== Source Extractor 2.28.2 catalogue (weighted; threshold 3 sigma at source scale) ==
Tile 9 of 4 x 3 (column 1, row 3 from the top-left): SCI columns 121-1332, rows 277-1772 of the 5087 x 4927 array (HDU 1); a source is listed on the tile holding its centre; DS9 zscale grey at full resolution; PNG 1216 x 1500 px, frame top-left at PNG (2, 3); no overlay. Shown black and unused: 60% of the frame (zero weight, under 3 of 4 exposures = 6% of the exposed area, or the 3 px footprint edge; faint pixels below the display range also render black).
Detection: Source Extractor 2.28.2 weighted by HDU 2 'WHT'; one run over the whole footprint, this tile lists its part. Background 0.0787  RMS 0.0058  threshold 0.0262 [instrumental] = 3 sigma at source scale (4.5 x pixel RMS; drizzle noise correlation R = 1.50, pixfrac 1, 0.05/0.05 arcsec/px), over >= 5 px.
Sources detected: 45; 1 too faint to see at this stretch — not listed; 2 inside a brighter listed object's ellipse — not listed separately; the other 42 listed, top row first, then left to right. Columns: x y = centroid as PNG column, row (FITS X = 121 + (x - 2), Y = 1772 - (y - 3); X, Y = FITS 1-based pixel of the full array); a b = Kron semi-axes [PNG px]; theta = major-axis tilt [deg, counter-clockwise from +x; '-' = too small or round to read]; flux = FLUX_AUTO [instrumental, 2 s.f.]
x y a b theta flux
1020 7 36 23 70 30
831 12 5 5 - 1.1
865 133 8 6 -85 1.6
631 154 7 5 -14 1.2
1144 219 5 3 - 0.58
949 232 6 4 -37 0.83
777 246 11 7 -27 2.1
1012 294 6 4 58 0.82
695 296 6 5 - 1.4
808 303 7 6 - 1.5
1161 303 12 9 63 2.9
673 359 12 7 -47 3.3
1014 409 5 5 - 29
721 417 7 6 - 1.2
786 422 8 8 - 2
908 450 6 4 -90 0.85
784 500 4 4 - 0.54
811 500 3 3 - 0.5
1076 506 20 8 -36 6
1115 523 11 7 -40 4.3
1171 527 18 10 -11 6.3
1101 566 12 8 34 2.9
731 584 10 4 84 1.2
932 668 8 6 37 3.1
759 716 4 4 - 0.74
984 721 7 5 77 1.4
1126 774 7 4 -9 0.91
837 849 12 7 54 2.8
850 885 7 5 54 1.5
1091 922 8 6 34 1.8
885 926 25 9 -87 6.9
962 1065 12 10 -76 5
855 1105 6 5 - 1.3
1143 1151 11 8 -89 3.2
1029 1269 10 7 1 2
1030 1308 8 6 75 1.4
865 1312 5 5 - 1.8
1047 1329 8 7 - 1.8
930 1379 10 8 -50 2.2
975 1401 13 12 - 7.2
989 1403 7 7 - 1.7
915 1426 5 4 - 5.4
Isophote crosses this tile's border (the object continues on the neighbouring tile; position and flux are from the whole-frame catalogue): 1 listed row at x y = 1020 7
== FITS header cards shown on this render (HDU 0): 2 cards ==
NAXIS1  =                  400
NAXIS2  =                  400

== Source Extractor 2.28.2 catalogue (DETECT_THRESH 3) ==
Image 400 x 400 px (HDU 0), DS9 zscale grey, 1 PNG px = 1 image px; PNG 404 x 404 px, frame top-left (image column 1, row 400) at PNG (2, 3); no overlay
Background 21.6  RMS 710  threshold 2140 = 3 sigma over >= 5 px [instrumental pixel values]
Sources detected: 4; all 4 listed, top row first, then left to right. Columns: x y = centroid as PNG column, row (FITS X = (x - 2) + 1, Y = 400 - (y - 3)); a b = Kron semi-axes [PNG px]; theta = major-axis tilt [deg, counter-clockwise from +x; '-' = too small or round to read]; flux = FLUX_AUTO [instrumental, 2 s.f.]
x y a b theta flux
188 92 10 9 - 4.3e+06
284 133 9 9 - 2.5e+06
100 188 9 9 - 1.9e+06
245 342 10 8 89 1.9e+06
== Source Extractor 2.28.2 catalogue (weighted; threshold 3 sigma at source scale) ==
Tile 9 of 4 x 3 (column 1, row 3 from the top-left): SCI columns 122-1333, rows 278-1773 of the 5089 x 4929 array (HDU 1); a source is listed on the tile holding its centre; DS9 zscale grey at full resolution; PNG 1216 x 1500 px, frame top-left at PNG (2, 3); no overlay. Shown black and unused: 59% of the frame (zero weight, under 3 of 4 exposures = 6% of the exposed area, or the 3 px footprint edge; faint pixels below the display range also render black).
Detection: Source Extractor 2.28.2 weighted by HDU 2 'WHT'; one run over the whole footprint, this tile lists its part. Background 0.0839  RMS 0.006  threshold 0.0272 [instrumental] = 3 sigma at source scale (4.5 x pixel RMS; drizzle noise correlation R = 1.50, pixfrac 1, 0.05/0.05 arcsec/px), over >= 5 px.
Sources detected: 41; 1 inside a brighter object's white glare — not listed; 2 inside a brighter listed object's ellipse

SET EXERCISE: Retype, character for character, the part of the material that opens with the line containing "2.28.2 catalogue (DETECT_THRESH" and closes with the line containing "[instrumental pixel values]", including both of those lines.

RESULT OF THE TASK:
== Source Extractor 2.28.2 catalogue (DETECT_THRESH 3) ==
Image 400 x 400 px (HDU 0), DS9 zscale grey, 1 PNG px = 1 image px; PNG 404 x 404 px, frame top-left (image column 1, row 400) at PNG (2, 3); no overlay
Background 21.6  RMS 710  threshold 2140 = 3 sigma over >= 5 px [instrumental pixel values]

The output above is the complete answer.